#### PROBLEM STATEMENT
List every line of the data below that contains the string "OrderedNum". Treat uppercase and lowercase as different.

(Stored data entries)
---

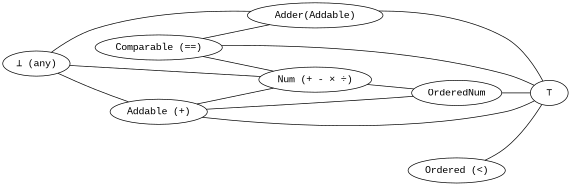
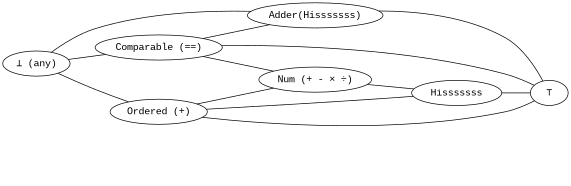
  graph {
    fontname="Liberation Mono"
    rankdir=LR
    node [fontname="Liberation Mono"]
    edge [fontname="Liberation Mono"]
    n1 [label="⊥ (any)"]
    n2 [label="Comparable (==)"]
-   n3 [label="Addable (+)"]
-   n4 [label="Adder(Addable)"]
+   n3 [label="Ordered (+)"]
+   n4 [label="Adder(Hisssssss)"]
    n5 [label="Num (+ - × ÷)"]
    n6 [label="⊤"]
-   OrderedNum
-   n8 [label="Ordered (<)"]
-   n1 -- n5
+   OrderedNum [label=Hisssssss]
+   n1 -- n2
    n1 -- n3
    n1 -- n4
    n2 -- n4
    n2 -- n5
    n2 -- n6
    n3 -- n5
    n3 -- n6
    n3 -- OrderedNum
    n4 -- n6
    n5 -- OrderedNum
    OrderedNum -- n6
-   n8 -- n6
  }
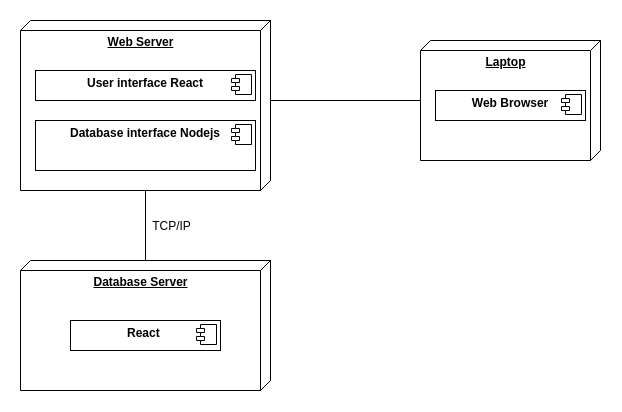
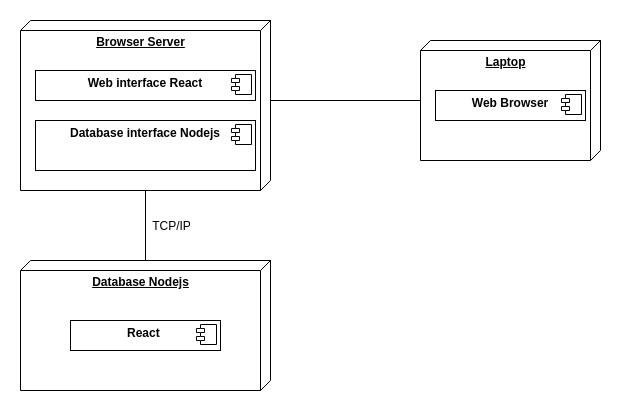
  <mxCell id="0" />
  <mxCell id="1" parent="0" />
  <mxCell id="2" value="&lt;b&gt;Laptop&lt;/b&gt;" style="verticalAlign=top;align=center;spacingTop=8;spacingLeft=2;spacingRight=12;shape=cube;size=10;direction=south;fontStyle=4;html=1;" vertex="1" parent="1"><mxGeometry x="420" y="40" width="180" height="120" as="geometry" /></mxCell>
  <mxCell id="3" value="&lt;p style=&quot;margin:0px;margin-top:6px;text-align:center;&quot;&gt;&lt;b&gt;Web Browser&lt;/b&gt;&lt;/p&gt;" style="align=left;overflow=fill;html=1;dropTarget=0;" vertex="1" parent="1"><mxGeometry x="435" y="90" width="150" height="30" as="geometry" /></mxCell>
  <mxCell id="4" value="" style="shape=component;jettyWidth=8;jettyHeight=4;" vertex="1" parent="3"><mxGeometry x="1" width="20" height="20" relative="1" as="geometry"><mxPoint x="-24" y="4" as="offset" /></mxGeometry></mxCell>
- <mxCell id="5" value="&lt;b&gt;Web Server&lt;/b&gt;" style="verticalAlign=top;align=center;spacingTop=8;spacingLeft=2;spacingRight=12;shape=cube;size=10;direction=south;fontStyle=4;html=1;" vertex="1" parent="1"><mxGeometry x="20" y="20" width="250" height="170" as="geometry" /></mxCell>
- <mxCell id="6" value="&lt;p style=&quot;margin:0px;margin-top:6px;text-align:center;&quot;&gt;&lt;b&gt;User interface React&lt;/b&gt;&lt;/p&gt;" style="align=left;overflow=fill;html=1;dropTarget=0;" vertex="1" parent="1"><mxGeometry x="35" y="70" width="220" height="30" as="geometry" /></mxCell>
+ <mxCell id="5" value="&lt;b&gt;Browser Server&lt;/b&gt;" style="verticalAlign=top;align=center;spacingTop=8;spacingLeft=2;spacingRight=12;shape=cube;size=10;direction=south;fontStyle=4;html=1;" vertex="1" parent="1"><mxGeometry x="20" y="20" width="250" height="170" as="geometry" /></mxCell>
+ <mxCell id="6" value="&lt;p style=&quot;margin:0px;margin-top:6px;text-align:center;&quot;&gt;&lt;b&gt;Web interface React&lt;/b&gt;&lt;/p&gt;" style="align=left;overflow=fill;html=1;dropTarget=0;" vertex="1" parent="1"><mxGeometry x="35" y="70" width="220" height="30" as="geometry" /></mxCell>
  <mxCell id="7" value="" style="shape=component;jettyWidth=8;jettyHeight=4;" vertex="1" parent="6"><mxGeometry x="1" width="20" height="20" relative="1" as="geometry"><mxPoint x="-24" y="4" as="offset" /></mxGeometry></mxCell>
  <mxCell id="8" value="&lt;p style=&quot;margin:0px;margin-top:6px;text-align:center;&quot;&gt;&lt;b&gt;Database interface Nodejs&lt;/b&gt;&lt;/p&gt;" style="align=left;overflow=fill;html=1;dropTarget=0;" vertex="1" parent="1"><mxGeometry x="35" y="120" width="220" height="50" as="geometry" /></mxCell>
  <mxCell id="9" value="" style="shape=component;jettyWidth=8;jettyHeight=4;" vertex="1" parent="8"><mxGeometry x="1" width="20" height="20" relative="1" as="geometry"><mxPoint x="-24" y="4" as="offset" /></mxGeometry></mxCell>
- <mxCell id="10" value="&lt;b&gt;Database Server&lt;/b&gt;" style="verticalAlign=top;align=center;spacingTop=8;spacingLeft=2;spacingRight=12;shape=cube;size=10;direction=south;fontStyle=4;html=1;" vertex="1" parent="1"><mxGeometry x="20" y="260" width="250" height="130" as="geometry" /></mxCell>
+ <mxCell id="10" value="&lt;b&gt;Database Nodejs&lt;/b&gt;" style="verticalAlign=top;align=center;spacingTop=8;spacingLeft=2;spacingRight=12;shape=cube;size=10;direction=south;fontStyle=4;html=1;" vertex="1" parent="1"><mxGeometry x="20" y="260" width="250" height="130" as="geometry" /></mxCell>
  <mxCell id="11" value="&lt;p style=&quot;margin:0px;margin-top:6px;text-align:center;&quot;&gt;&lt;b&gt;React&amp;nbsp;&lt;/b&gt;&lt;/p&gt;" style="align=left;overflow=fill;html=1;dropTarget=0;" vertex="1" parent="1"><mxGeometry x="70" y="320" width="150" height="30" as="geometry" /></mxCell>
  <mxCell id="12" value="" style="shape=component;jettyWidth=8;jettyHeight=4;" vertex="1" parent="11"><mxGeometry x="1" width="20" height="20" relative="1" as="geometry"><mxPoint x="-24" y="4" as="offset" /></mxGeometry></mxCell>
  <mxCell id="13" value="" style="line;strokeWidth=1;fillColor=none;align=left;verticalAlign=middle;spacingTop=-1;spacingLeft=3;spacingRight=3;rotatable=0;labelPosition=right;points=[];portConstraint=eastwest;strokeColor=inherit;" vertex="1" parent="1"><mxGeometry x="270" y="96" width="150" height="8" as="geometry" /></mxCell>
  <mxCell id="14" value="" style="line;strokeWidth=1;fillColor=none;align=left;verticalAlign=middle;spacingTop=-1;spacingLeft=3;spacingRight=3;rotatable=0;labelPosition=right;points=[];portConstraint=eastwest;strokeColor=inherit;direction=south;" vertex="1" parent="1"><mxGeometry x="141" y="190" width="8" height="70" as="geometry" /></mxCell>
  <mxCell id="15" value="TCP/IP" style="text;align=center;fontStyle=0;verticalAlign=middle;spacingLeft=3;spacingRight=3;strokeColor=none;rotatable=0;points=[[0,0.5],[1,0.5]];portConstraint=eastwest;" vertex="1" parent="1"><mxGeometry x="141" y="212" width="61" height="26" as="geometry" /></mxCell>
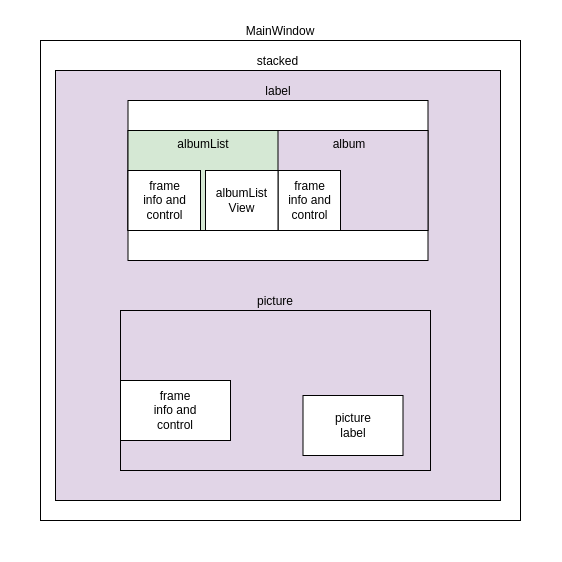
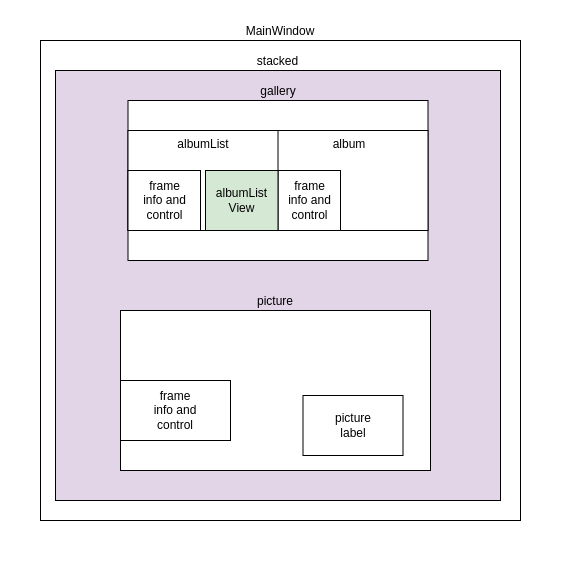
  <mxCell id="0" />
  <mxCell id="1" parent="0" />
  <mxCell id="2" value="" style="group" parent="1" vertex="1" connectable="0"><mxGeometry x="20" y="20" width="520" height="520" as="geometry" /></mxCell>
  <mxCell id="3" value="MainWindow" style="rounded=0;whiteSpace=wrap;html=1;verticalAlign=bottom;labelPosition=center;verticalLabelPosition=top;align=center;" parent="2" vertex="1"><mxGeometry x="20" y="20" width="480" height="480" as="geometry" /></mxCell>
  <mxCell id="4" value="stacked" style="rounded=0;whiteSpace=wrap;html=1;verticalAlign=bottom;labelPosition=center;verticalLabelPosition=top;align=center;fillColor=#e1d5e7;" parent="2" vertex="1"><mxGeometry x="35" y="50" width="445" height="430" as="geometry" /></mxCell>
- <mxCell id="5" value="label" style="rounded=0;whiteSpace=wrap;html=1;labelPosition=center;verticalLabelPosition=top;align=center;verticalAlign=bottom;" parent="2" vertex="1"><mxGeometry x="107.5" y="80" width="300" height="160" as="geometry" /></mxCell>
- <mxCell id="6" value="album" style="rounded=0;whiteSpace=wrap;html=1;verticalAlign=top;fillColor=#e1d5e7;" parent="2" vertex="1"><mxGeometry x="250" y="110" width="157.5" height="100" as="geometry" /></mxCell>
- <mxCell id="7" value="picture" style="rounded=0;whiteSpace=wrap;html=1;horizontal=1;verticalAlign=bottom;labelPosition=center;verticalLabelPosition=top;align=center;fillColor=#e1d5e7;" parent="2" vertex="1"><mxGeometry x="100" y="290" width="310" height="160" as="geometry" /></mxCell>
+ <mxCell id="5" value="gallery" style="rounded=0;whiteSpace=wrap;html=1;labelPosition=center;verticalLabelPosition=top;align=center;verticalAlign=bottom;" parent="2" vertex="1"><mxGeometry x="107.5" y="80" width="300" height="160" as="geometry" /></mxCell>
+ <mxCell id="6" value="album" style="rounded=0;whiteSpace=wrap;html=1;verticalAlign=top;" parent="2" vertex="1"><mxGeometry x="250" y="110" width="157.5" height="100" as="geometry" /></mxCell>
+ <mxCell id="7" value="picture" style="rounded=0;whiteSpace=wrap;html=1;horizontal=1;verticalAlign=bottom;labelPosition=center;verticalLabelPosition=top;align=center;" parent="2" vertex="1"><mxGeometry x="100" y="290" width="310" height="160" as="geometry" /></mxCell>
  <mxCell id="8" value="picture&#10;label" style="rounded=0;whiteSpace=wrap;html=1;" parent="2" vertex="1"><mxGeometry x="282.5" y="375" width="100" height="60" as="geometry" /></mxCell>
- <mxCell id="9" value="albumList" style="rounded=0;whiteSpace=wrap;html=1;verticalAlign=top;fillColor=#d5e8d4;" parent="2" vertex="1"><mxGeometry x="107.5" y="110" width="150" height="100" as="geometry" /></mxCell>
+ <mxCell id="9" value="albumList" style="rounded=0;whiteSpace=wrap;html=1;verticalAlign=top;" parent="2" vertex="1"><mxGeometry x="107.5" y="110" width="150" height="100" as="geometry" /></mxCell>
  <mxCell id="10" value="frame&#10;info and&#10;control" style="rounded=0;whiteSpace=wrap;html=1;" parent="2" vertex="1"><mxGeometry x="107.5" y="150" width="72.5" height="60" as="geometry" /></mxCell>
  <mxCell id="11" value="frame&#10;info and&#10;control" style="rounded=0;whiteSpace=wrap;html=1;" parent="2" vertex="1"><mxGeometry x="257.5" y="150" width="62.5" height="60" as="geometry" /></mxCell>
  <mxCell id="12" value="frame&#10;info and&#10;control" style="rounded=0;whiteSpace=wrap;html=1;" vertex="1" parent="2"><mxGeometry x="100" y="360" width="110" height="60" as="geometry" /></mxCell>
- <mxCell id="13" value="albumList&lt;br&gt;View" style="rounded=0;whiteSpace=wrap;html=1;" vertex="1" parent="2"><mxGeometry x="185" y="150" width="72.5" height="60" as="geometry" /></mxCell>
+ <mxCell id="13" value="albumList&lt;br&gt;View" style="rounded=0;whiteSpace=wrap;html=1;fillColor=#d5e8d4;" vertex="1" parent="2"><mxGeometry x="185" y="150" width="72.5" height="60" as="geometry" /></mxCell>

---

#### FINAL RESULT
-   OrderedNum
+   OrderedNum [label=Hisssssss]
    n3 -- OrderedNum
    n5 -- OrderedNum
    OrderedNum -- n6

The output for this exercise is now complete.